La concurrence étrangère est ressentie tous les ans donc elle est également ressentie cette année, notamment à cause des produits espagnols commercialisés à des prix plus faibles. Le coût d’une heure de travail en France est plus élevé que dans d’autres pays ce qui entraîne des conséquences importantes car les produits fragiles nécessitent beaucoup d’heures de main d’œuvre. Ensuite il y a un contexte économique général assez morose qui crée une tension sur les prix ressentie sur tous les produits, et cela, c’est plus structurel.

Quelles peuvent être selon vous les conséquences de l’embargo russe sur les producteurs de fruits et légumes en France ?

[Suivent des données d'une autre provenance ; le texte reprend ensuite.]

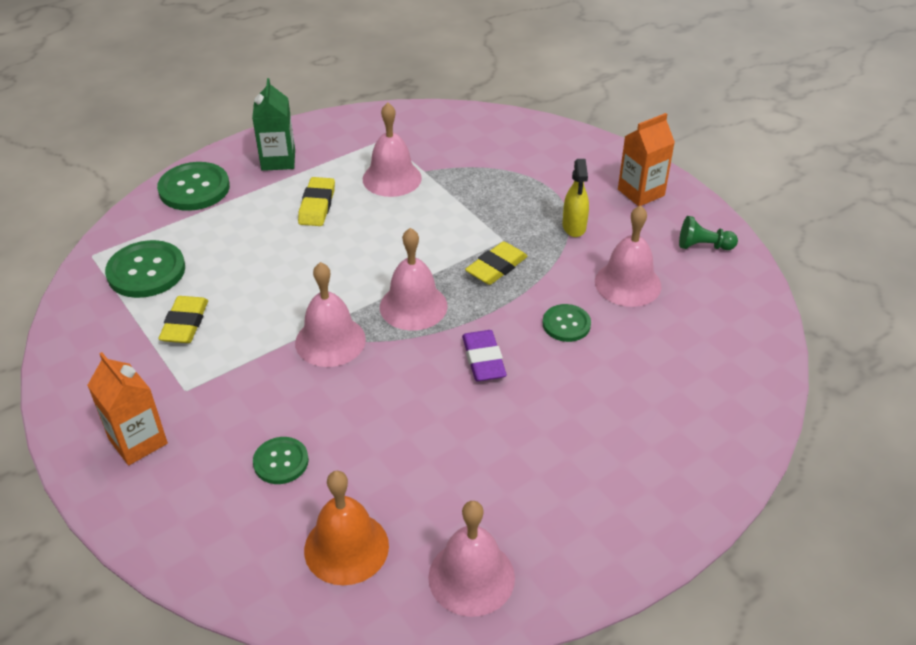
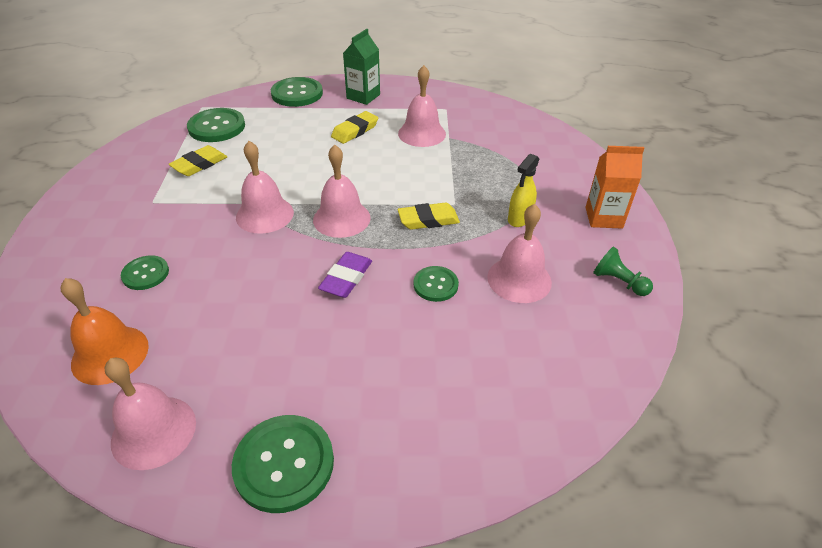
camera: 35 degrees right, 0 degrees up
(138, 441) = (93, 218): orange carton -> none
(604, 530) = (284, 464): none -> green button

Les exportations de fruits et légumes vers la Russie représentent 50.000 à 70.000 de tonnes par an (sans compter les pommes de terre) donc ces volumes-là ne pourront pas partir en Russie, ils vont se retrouver sur d’autres marchés. Il va être très difficile de trouver de nouveaux débouchés en raison de la concurrence de pays très exportateurs comme le Pays-Bas, donc ces tonnes de fruits et légumes vont être très certainement réintégrées sur le marché français. Ceci, c’est un effet direct de l’embargo mais ce n’est pas le plus inquiétant. Le plus inquiétant ce sont les effets indirects, car certains pays exportent beaucoup vers la Russie comme les Pays-Bas, la Belgique ou la Pologne. Or, ces volumes de produits vont se retrouver sur le marché européen et en particulier sur le marché français qui est très attractif, donc la concurrence va s’intensifier. Le message de l’Interfel pour les Français, c’est donc qu’il faut consommer français!